RECORDS TO USE Block Start

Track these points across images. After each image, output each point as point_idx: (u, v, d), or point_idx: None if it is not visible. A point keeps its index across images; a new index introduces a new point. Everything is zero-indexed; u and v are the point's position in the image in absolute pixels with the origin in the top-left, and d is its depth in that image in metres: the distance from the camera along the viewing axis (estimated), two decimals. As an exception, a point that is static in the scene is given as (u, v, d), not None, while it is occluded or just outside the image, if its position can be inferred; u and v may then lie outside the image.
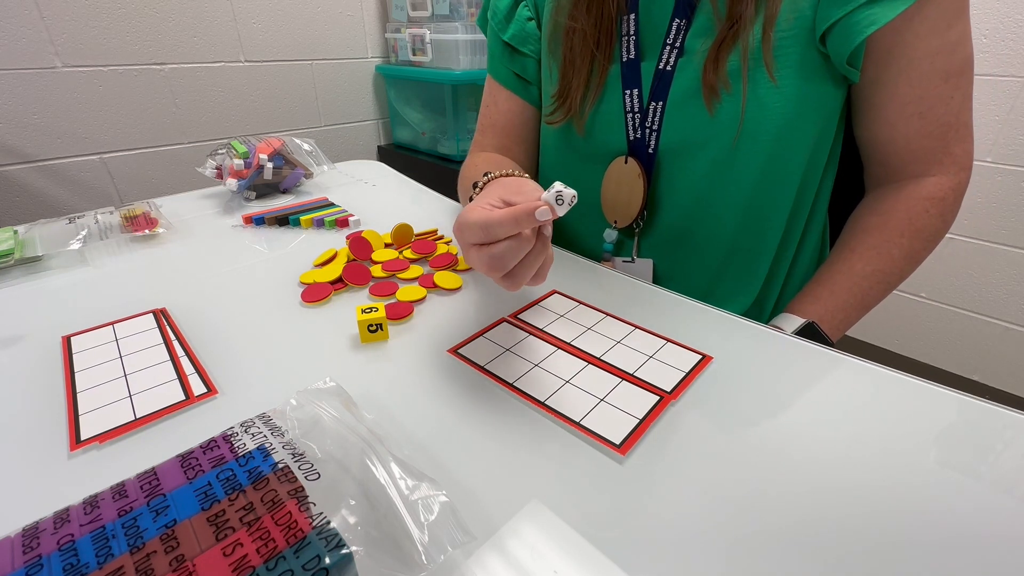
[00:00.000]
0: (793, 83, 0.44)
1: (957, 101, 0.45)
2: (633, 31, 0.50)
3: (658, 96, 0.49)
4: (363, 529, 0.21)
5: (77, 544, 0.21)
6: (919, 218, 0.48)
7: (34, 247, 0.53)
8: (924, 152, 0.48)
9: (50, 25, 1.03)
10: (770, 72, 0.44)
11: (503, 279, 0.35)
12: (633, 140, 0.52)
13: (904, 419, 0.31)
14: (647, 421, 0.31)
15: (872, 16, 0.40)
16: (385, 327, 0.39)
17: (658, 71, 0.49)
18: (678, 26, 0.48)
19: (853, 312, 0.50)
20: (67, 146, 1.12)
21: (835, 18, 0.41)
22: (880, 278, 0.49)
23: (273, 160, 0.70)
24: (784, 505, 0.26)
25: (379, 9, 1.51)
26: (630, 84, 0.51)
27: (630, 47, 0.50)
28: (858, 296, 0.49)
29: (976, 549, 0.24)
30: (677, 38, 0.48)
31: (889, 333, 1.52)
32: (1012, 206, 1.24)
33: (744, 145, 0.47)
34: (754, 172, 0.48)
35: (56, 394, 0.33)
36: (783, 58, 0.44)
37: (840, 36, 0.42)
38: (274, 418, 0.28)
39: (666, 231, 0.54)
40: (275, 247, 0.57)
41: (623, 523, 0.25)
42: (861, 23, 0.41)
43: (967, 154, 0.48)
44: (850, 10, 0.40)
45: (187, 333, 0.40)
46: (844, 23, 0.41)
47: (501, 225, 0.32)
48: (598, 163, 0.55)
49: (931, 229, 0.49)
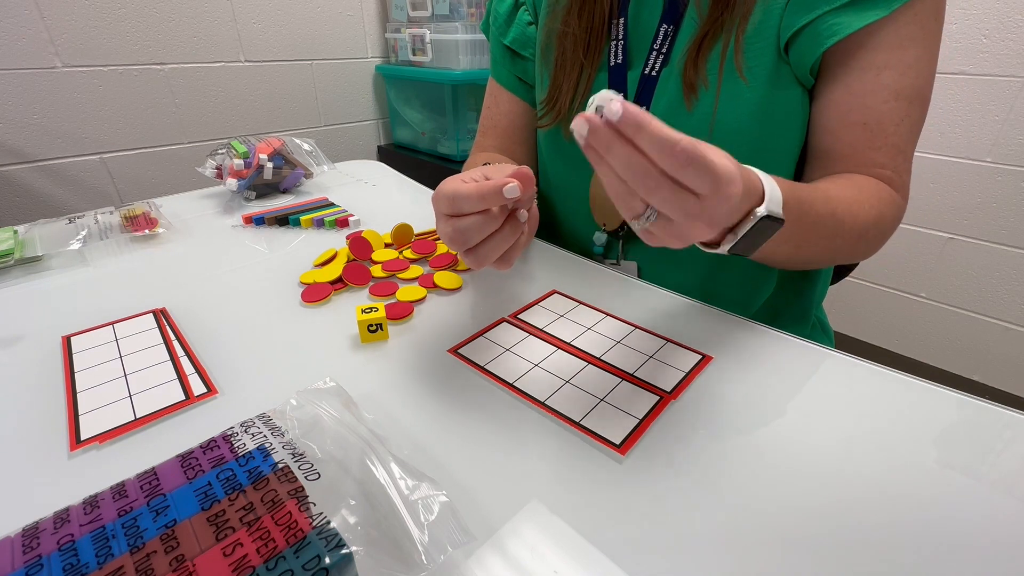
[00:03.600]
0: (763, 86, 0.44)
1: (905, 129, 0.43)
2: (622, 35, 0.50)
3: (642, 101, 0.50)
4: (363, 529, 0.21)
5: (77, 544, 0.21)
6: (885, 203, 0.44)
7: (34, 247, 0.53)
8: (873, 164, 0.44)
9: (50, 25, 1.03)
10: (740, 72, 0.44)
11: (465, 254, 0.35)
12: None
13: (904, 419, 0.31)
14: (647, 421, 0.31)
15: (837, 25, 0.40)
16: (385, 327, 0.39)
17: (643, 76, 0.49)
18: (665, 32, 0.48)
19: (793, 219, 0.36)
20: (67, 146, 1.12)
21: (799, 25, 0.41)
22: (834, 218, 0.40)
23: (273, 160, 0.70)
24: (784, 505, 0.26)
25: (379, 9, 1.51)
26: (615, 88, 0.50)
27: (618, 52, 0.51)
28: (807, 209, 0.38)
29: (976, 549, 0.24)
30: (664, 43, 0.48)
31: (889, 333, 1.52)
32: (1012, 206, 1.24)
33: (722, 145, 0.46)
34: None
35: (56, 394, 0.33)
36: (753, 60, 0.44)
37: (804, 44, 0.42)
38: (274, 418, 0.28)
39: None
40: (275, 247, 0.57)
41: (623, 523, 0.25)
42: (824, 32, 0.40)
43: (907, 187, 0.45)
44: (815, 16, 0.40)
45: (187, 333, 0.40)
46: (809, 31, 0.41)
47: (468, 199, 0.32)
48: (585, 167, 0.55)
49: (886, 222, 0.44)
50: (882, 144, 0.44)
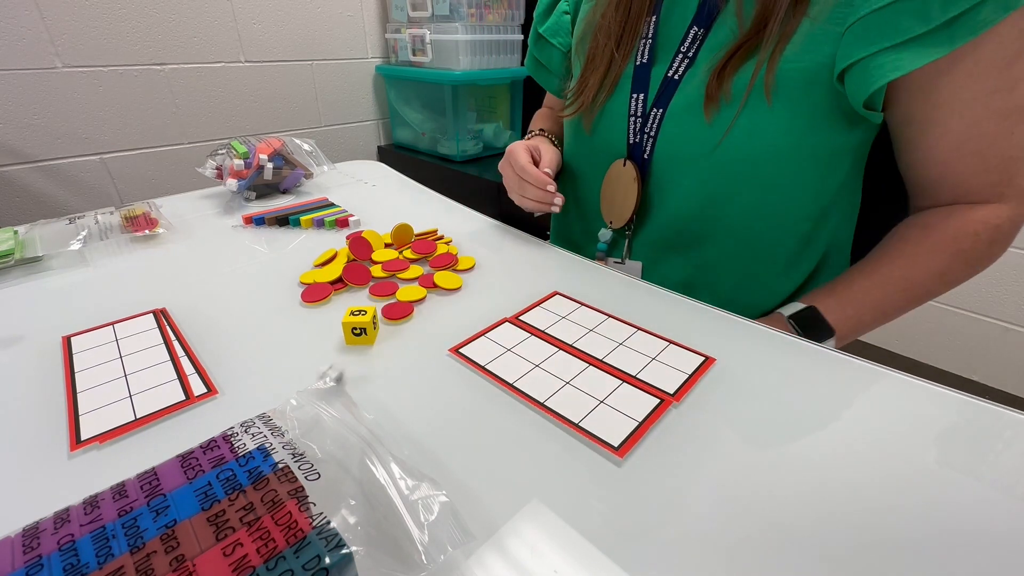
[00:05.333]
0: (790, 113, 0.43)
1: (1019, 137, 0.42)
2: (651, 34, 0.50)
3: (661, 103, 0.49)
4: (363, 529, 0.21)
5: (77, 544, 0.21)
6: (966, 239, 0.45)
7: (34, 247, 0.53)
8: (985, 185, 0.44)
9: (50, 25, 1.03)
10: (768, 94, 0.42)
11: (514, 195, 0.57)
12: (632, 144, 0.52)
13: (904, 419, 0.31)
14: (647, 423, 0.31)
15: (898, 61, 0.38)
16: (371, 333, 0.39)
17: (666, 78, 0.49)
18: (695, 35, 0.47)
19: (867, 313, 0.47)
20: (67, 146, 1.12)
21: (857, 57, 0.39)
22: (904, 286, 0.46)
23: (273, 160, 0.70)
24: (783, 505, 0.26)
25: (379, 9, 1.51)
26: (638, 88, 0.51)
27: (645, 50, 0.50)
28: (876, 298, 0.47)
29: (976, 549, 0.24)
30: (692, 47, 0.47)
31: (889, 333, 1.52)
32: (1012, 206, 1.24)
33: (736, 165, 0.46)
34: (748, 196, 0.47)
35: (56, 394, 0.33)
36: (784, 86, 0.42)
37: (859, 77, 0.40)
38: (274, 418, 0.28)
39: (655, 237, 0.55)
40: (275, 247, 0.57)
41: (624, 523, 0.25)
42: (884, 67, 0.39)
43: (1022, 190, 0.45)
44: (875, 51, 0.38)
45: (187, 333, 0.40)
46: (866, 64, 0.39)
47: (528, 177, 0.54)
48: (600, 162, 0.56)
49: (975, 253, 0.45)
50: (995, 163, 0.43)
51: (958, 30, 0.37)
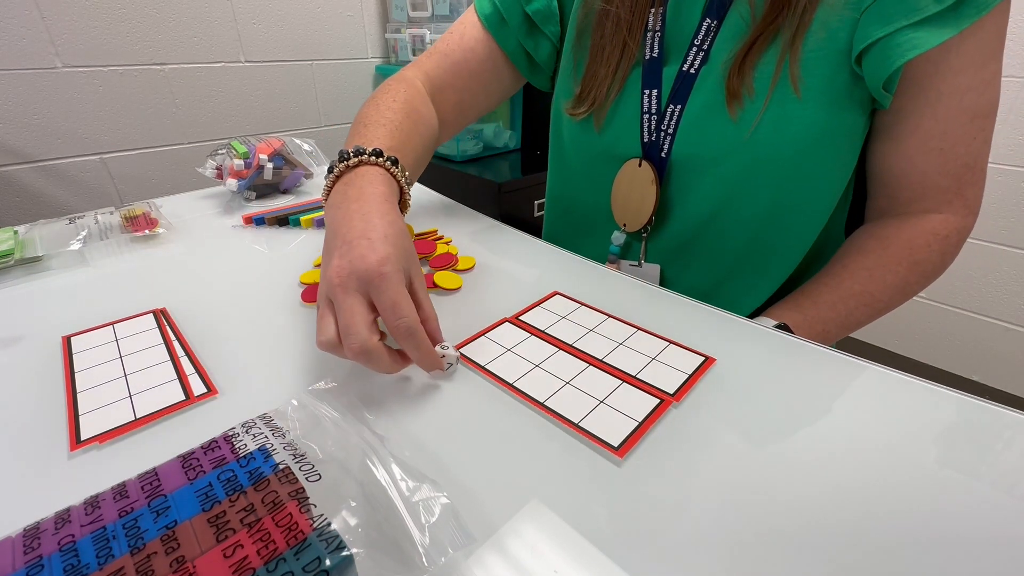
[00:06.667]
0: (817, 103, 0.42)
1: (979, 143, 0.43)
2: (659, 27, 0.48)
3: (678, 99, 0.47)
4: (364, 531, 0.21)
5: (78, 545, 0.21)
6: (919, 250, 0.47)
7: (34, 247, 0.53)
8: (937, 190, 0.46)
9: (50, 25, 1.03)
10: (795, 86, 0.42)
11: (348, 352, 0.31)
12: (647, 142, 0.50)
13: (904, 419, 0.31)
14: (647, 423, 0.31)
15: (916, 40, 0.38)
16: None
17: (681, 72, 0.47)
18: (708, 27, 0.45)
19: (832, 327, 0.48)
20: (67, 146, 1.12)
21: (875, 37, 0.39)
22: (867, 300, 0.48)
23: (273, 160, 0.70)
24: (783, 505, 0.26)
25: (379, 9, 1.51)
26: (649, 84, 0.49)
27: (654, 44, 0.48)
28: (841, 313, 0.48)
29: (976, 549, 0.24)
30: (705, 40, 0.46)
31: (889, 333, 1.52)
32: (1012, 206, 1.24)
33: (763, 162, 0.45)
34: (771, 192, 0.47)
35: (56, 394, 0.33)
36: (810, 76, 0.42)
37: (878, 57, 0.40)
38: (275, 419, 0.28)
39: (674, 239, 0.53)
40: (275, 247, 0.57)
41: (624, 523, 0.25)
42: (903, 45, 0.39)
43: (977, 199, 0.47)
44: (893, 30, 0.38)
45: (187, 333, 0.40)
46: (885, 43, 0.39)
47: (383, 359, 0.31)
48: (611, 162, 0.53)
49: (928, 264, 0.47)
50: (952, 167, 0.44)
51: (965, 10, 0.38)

RECORDS TO USE Block End
RECORDS TO USE Block Start

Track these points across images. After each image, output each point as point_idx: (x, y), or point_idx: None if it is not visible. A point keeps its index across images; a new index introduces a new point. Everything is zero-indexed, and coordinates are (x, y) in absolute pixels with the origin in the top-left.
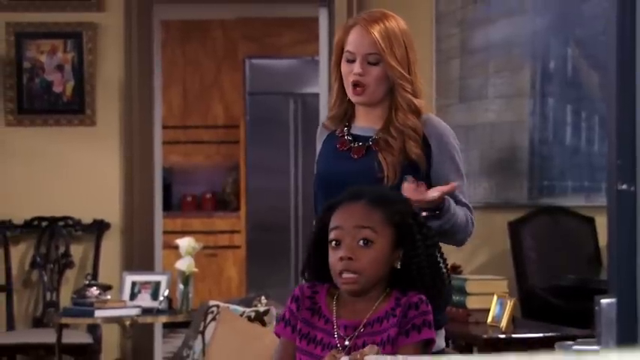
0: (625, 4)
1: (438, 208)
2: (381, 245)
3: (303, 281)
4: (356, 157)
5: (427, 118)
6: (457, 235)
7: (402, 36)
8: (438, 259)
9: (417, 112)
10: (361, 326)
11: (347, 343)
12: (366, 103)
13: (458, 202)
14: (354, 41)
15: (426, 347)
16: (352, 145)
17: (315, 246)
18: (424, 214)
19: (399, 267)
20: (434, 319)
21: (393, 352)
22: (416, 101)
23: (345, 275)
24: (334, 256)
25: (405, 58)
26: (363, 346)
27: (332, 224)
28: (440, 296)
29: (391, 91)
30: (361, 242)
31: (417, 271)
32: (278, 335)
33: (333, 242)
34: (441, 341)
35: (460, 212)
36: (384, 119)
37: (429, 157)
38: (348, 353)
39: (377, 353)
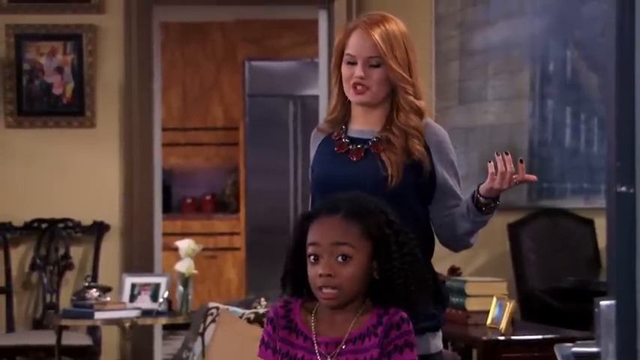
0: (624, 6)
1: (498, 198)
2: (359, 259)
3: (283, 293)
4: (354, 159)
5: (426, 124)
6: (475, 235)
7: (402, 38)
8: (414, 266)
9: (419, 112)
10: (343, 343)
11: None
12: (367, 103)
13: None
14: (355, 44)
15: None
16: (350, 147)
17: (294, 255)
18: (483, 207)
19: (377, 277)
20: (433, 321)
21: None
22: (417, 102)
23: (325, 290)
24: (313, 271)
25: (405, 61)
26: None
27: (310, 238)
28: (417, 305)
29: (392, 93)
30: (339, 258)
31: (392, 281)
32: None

RECORDS TO USE Block End

§ WORK ORDER: What lines in the material above hold the word "keeps"? Pull them out.

§ RESPONSE TO THE EXERCISE:
Track these points across images. After each image, output each point as point_idx: (u, v, d), or point_idx: None if it is not visible. A point keeps its index across images; a new index introduces a new point. Everything is zero-indexed; u and v are the point's position in the image in absolute pixels with the origin in the top-left, and d is its depth in that image in metres: the distance from the camera along the viewing axis (estimated), two decimals. As an exception, a point that is static in the scene is given as (u, v, d), not None, while it is occluded or just outside the image, if its position can be inferred; u and v may then lie outside the image.
Track these points across images. After each image, output each point as point_idx: (x, y), or point_idx: None if it is not visible. A point keeps its index across images; a new index introduces a new point. Everything is zero-indexed, and coordinates are (x, y) in absolute pixels with the origin in the top-left.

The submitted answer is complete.